> **Sezione del testo**
===
Né la foto di Vasto con Nichi Vendola e Antonio Di Pietro perché il campo è troppo stretto né quella a Palazzo Chigi con Pier Ferdinando Casini e Angelino Alfano scattata col cellulare del leader dell’Udc perché l’inquadratura è troppo larga. Considerato che ormai le istantanee sono entrate stabilmente nel dibattito politico, è con la foto di Parigi con François Hollande e Sigmar Gabriel che Pier Luigi Bersani vuole andare alla prossima campagna elettorale. E non a caso il gruppo dirigente del Pd, appena siglata nella capitale francese la piattaforma programmatica comune sulle politiche europee, già si è messo al lavoro per preparare a Roma il 19 e 20 aprile una conferenza internazionale a cui sono stati invitati i vertici di tutti i gruppi parlamentari progressisti presenti a Strasburgo.
Per Bersani l’alleanza con i socialisti francesi e i socialdemocratici tedeschi (ma anche i laburisti inglesi e gli altri partiti progressisti del Belgio e della Scandinavia) è strategica per più di un motivo, quando finita la fase di transizione guidata dal governo Monti si andrà alle urne. Stringere un patto con le altre forze di centrosinistra europee vuol dire da un lato cominciare ad impostare fin d’ora per la primavera 2013 una competizione tra progressisti e conservatori chiudendo così la porta all’ipotesi di una Grosse Koalition in salsa italiana, caldeggiata fuori ma anche dentro il Pd. Dall’altro lato, l’esito delle presidenziali d’Oltralpe influenzerà in un senso o nell’altro il tipo di coalizione e anche la candidatura per la premiership alle prossime politiche italiane.
===
> **Materiale fornito**
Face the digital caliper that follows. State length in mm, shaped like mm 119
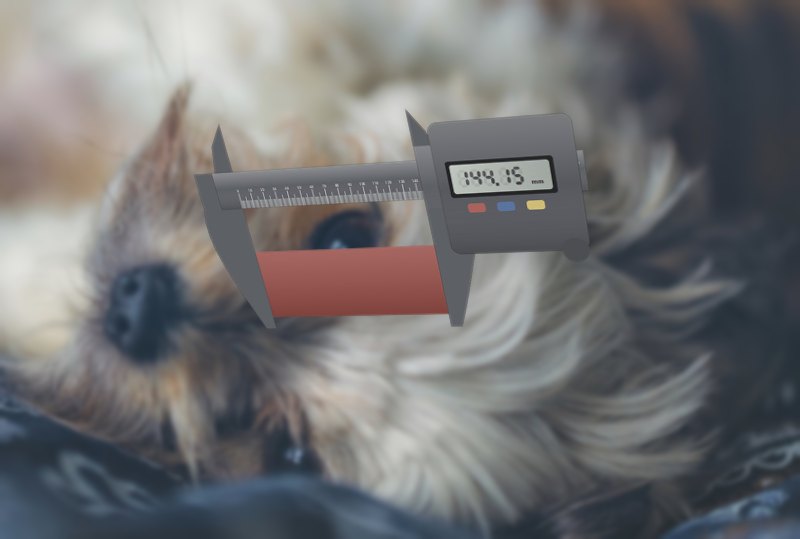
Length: mm 144.15
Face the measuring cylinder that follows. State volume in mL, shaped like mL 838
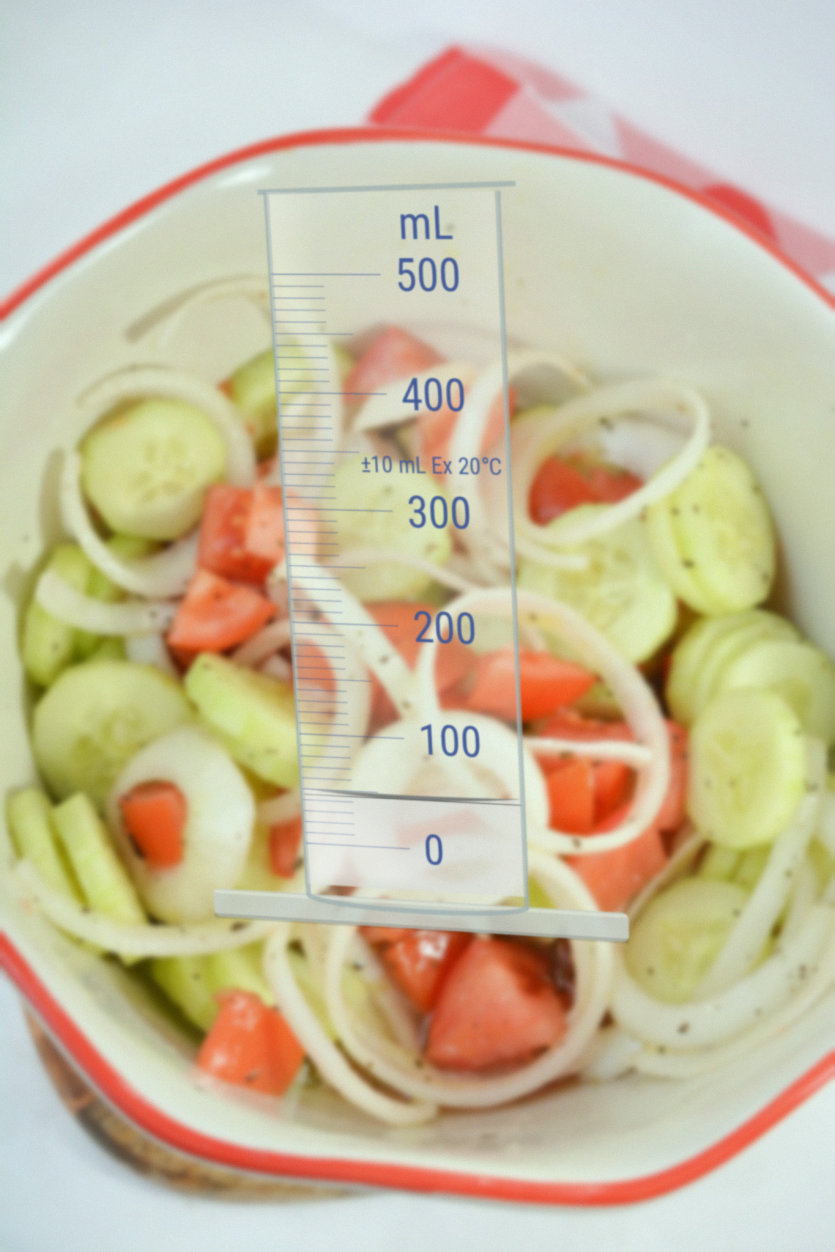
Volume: mL 45
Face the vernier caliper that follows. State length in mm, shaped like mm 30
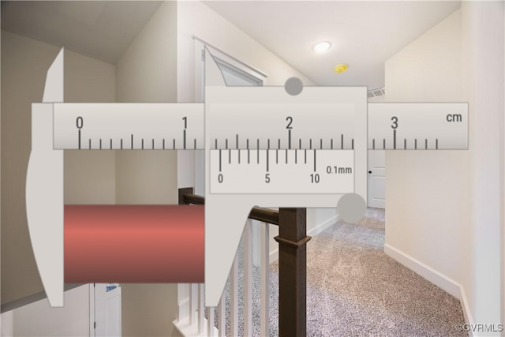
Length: mm 13.4
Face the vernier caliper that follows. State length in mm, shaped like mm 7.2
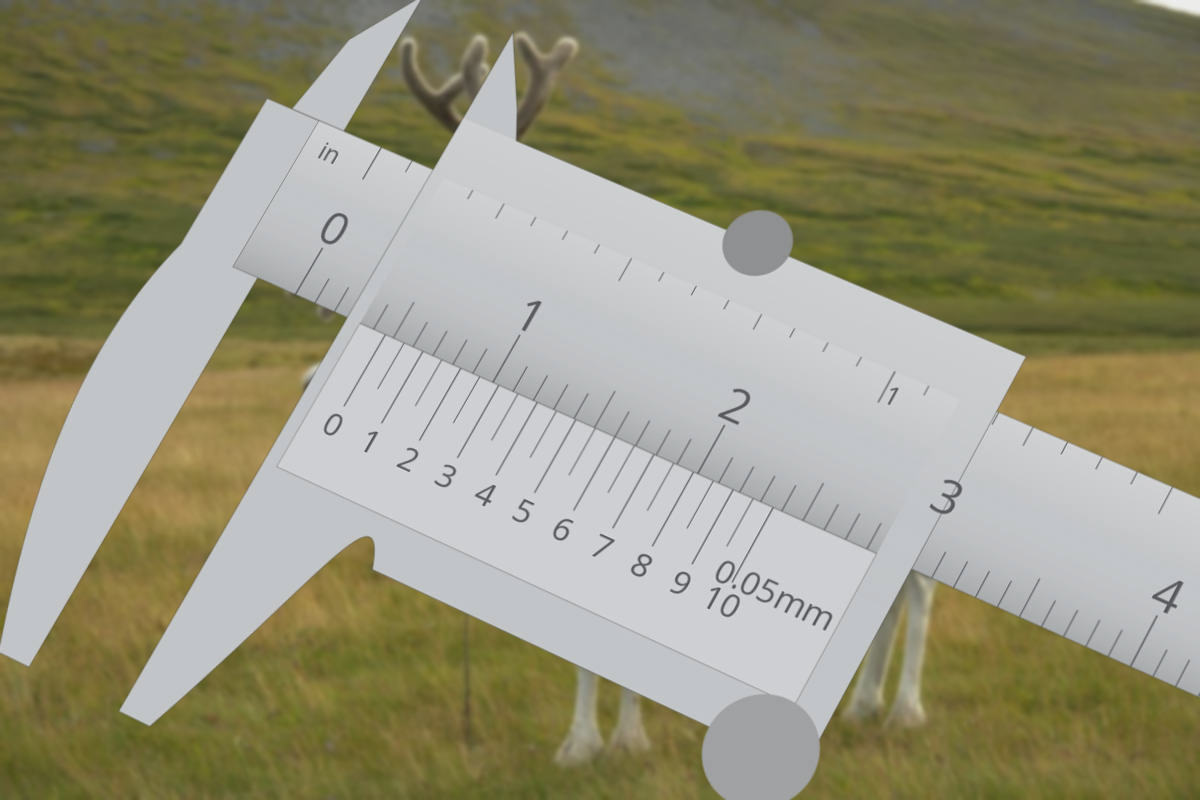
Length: mm 4.6
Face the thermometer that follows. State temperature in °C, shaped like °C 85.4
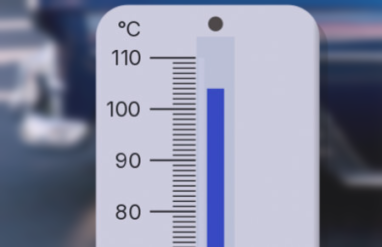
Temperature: °C 104
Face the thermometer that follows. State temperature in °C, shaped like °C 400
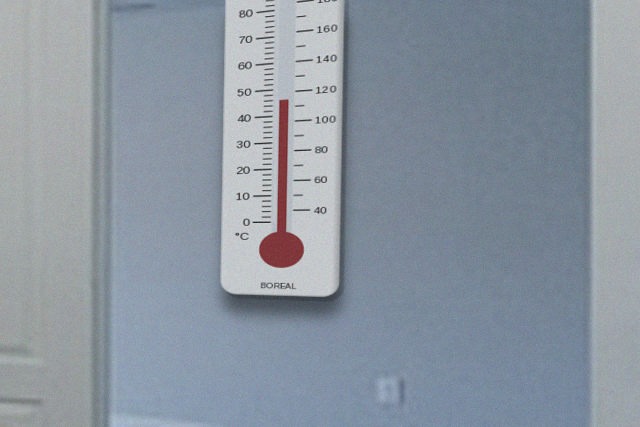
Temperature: °C 46
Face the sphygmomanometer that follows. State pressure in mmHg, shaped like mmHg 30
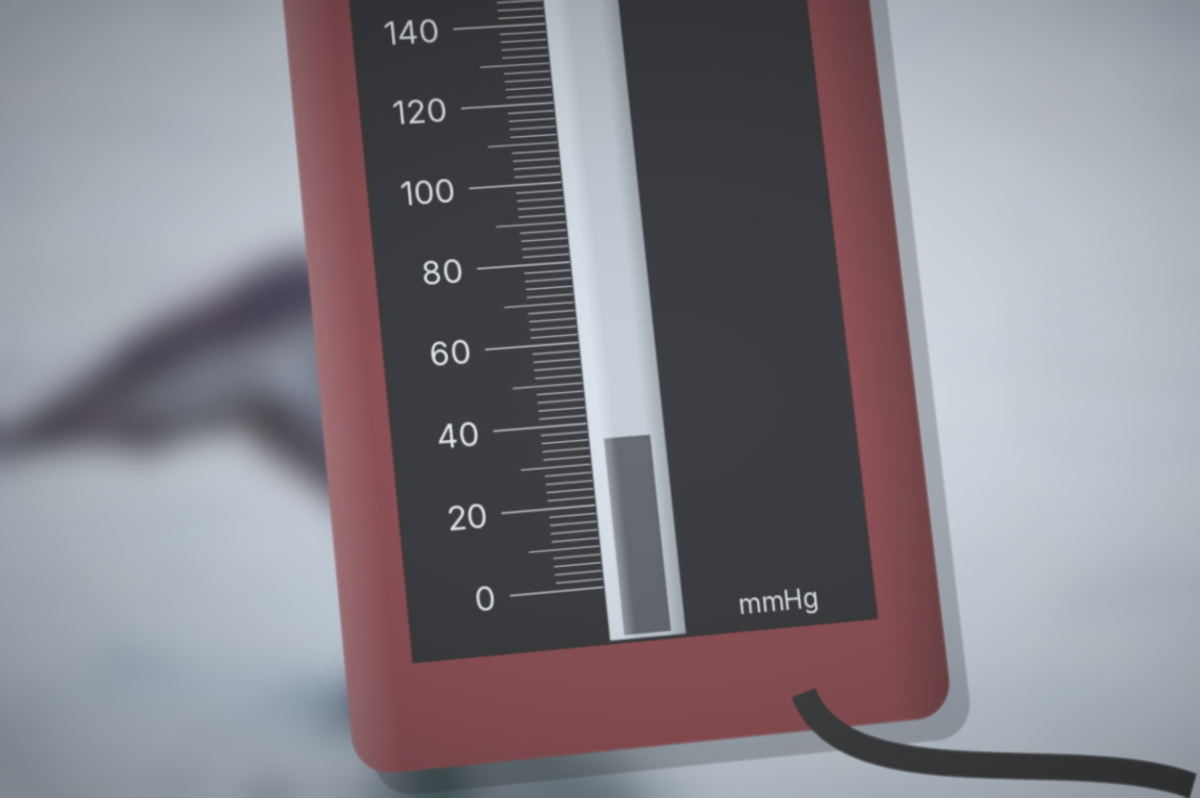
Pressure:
===
> **Consegna 1**
Riscrivi il passo del brano su Bersani che va da "Né la foto di" fino a "presenti a Strasburgo.", mettendo "telefonino" al posto di "cellulare".
> **Consegna 2**
Elenca tutte le città che il brano su Bersani nomina esplicitamente.
> **Consegna 3**
Traduci in inglese questa frase del brano su Bersani: "Dall’altro lato, l’esito delle presidenziali d’Oltralpe influenzerà in un senso o nell’altro il tipo di coalizione e anche la candidatura per la premiership alle prossime politiche italiane."

> **Soluzione dell'esercizio 1**
Né la foto di Vasto con Nichi Vendola e Antonio Di Pietro perché il campo è troppo stretto né quella a Palazzo Chigi con Pier Ferdinando Casini e Angelino Alfano scattata col telefonino del leader dell’Udc perché l’inquadratura è troppo larga. Considerato che ormai le istantanee sono entrate stabilmente nel dibattito politico, è con la foto di Parigi con François Hollande e Sigmar Gabriel che Pier Luigi Bersani vuole andare alla prossima campagna elettorale. E non a caso il gruppo dirigente del Pd, appena siglata nella capitale francese la piattaforma programmatica comune sulle politiche europee, già si è messo al lavoro per preparare a Roma il 19 e 20 aprile una conferenza internazionale a cui sono stati invitati i vertici di tutti i gruppi parlamentari progressisti presenti a Strasburgo.

> **Soluzione dell'esercizio 2**
Vasto, Parigi, Roma, Strasburgo

> **Soluzione dell'esercizio 3**
On the other hand, the outcome of the presidential election across the Alps will influence, one way or the other, the type of coalition and also the candidacy for the premiership in the next Italian general election.